Preheating with the Brakes On: The Effects of a Speed Limit
Johanna Karouby, Bret Underwood, Aaron C.Vincent

TL;DR
This paper investigates how non-canonical kinetic terms in the inflaton field affect preheating, revealing that a speed limit suppresses resonance and makes preheating less efficient compared to canonical models.
Contribution
It demonstrates that non-canonical kinetic terms lengthen oscillation periods and suppress resonance, reducing preheating efficiency in inflationary models.
Findings
Non-canonical kinetic terms create a speed limit on inflaton motion.
The lengthening of oscillation periods suppresses parametric resonance.
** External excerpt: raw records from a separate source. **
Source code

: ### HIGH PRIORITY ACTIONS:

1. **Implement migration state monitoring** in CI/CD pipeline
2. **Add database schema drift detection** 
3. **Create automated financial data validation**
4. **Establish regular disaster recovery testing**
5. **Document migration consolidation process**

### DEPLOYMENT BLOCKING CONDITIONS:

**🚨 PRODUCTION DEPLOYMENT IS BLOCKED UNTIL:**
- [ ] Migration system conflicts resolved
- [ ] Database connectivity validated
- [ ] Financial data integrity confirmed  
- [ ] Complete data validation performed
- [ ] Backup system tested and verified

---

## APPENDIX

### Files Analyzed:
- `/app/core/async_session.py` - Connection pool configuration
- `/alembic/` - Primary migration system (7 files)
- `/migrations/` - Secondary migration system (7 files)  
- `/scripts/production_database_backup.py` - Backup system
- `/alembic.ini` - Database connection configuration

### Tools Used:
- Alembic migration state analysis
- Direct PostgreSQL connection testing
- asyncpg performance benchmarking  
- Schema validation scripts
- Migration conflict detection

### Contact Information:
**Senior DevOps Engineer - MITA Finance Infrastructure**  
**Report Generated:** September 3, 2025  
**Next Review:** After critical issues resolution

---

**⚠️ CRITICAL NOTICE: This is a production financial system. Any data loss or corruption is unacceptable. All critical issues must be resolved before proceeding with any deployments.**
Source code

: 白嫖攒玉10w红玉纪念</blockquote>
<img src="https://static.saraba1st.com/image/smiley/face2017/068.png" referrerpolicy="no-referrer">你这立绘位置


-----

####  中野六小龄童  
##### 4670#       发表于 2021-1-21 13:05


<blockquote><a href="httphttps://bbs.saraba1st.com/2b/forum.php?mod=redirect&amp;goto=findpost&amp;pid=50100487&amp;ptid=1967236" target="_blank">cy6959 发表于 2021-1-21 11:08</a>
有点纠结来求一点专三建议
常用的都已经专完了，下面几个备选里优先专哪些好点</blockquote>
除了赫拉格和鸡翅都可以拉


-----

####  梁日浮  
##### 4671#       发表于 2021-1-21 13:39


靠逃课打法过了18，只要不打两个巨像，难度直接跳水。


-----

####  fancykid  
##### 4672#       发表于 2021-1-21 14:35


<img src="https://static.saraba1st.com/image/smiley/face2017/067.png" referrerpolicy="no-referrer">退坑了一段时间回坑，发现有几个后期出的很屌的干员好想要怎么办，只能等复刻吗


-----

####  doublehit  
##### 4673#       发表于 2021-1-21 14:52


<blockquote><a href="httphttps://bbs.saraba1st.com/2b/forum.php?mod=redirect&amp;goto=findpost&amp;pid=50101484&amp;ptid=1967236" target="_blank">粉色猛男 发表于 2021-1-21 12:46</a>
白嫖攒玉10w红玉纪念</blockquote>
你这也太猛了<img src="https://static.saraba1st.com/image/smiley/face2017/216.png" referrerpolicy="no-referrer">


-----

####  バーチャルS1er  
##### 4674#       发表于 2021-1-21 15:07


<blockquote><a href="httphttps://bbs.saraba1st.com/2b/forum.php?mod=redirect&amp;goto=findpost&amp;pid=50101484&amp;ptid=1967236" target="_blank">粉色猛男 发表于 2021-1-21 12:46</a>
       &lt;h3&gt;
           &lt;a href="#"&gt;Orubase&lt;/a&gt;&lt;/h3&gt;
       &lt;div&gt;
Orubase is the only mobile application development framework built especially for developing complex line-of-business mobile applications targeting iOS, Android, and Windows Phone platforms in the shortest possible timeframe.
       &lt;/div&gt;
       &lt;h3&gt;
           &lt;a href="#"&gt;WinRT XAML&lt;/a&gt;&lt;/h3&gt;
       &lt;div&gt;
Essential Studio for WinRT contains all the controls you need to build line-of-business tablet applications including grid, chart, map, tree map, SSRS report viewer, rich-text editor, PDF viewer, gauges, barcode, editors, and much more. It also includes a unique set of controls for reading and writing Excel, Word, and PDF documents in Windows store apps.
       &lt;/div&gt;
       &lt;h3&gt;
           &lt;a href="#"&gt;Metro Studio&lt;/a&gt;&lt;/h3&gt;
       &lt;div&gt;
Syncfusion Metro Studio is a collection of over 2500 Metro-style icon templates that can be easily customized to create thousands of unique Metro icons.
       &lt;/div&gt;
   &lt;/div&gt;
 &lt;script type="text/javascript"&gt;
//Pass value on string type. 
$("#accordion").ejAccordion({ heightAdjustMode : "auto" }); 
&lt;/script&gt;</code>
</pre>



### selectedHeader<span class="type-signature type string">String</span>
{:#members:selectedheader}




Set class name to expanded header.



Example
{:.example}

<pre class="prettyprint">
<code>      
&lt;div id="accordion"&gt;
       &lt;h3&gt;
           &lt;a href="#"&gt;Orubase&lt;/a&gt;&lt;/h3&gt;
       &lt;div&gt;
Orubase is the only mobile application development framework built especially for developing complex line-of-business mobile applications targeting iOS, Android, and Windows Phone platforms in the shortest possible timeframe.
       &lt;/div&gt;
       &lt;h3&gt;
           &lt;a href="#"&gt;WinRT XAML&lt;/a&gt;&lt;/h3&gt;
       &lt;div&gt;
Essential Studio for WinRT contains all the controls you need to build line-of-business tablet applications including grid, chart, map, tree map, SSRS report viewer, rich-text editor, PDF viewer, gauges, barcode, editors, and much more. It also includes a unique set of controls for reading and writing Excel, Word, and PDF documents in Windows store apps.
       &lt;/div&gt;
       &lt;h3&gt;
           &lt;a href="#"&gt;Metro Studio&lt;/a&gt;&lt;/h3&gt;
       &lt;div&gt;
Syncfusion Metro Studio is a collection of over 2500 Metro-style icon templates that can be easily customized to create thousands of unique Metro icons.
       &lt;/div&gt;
Expansion of the universe further diminishes preheating effectiveness.
Abstract
We study preheating in models where the inflaton has a non-canonical kinetic term, containing powers of the usual kinetic energy. The inflaton field oscillating about its potential minimum acts as a driving force for particle production through parametric resonance. Non-canonical kinetic terms can impose a speed limit on the motion of the inflaton, modifying the oscillating inflaton profile. This has two important effects: it turns a smooth sinusoidal profile into a sharp saw-tooth, enhancing resonance, and it lengthens the period of oscillations, suppressing resonance. We show that the second effect dominates over the first, so that preheating with a non-canonical inflaton field is less efficient than with canonical kinetic terms, and that the expansion of the Universe suppresses resonance even further.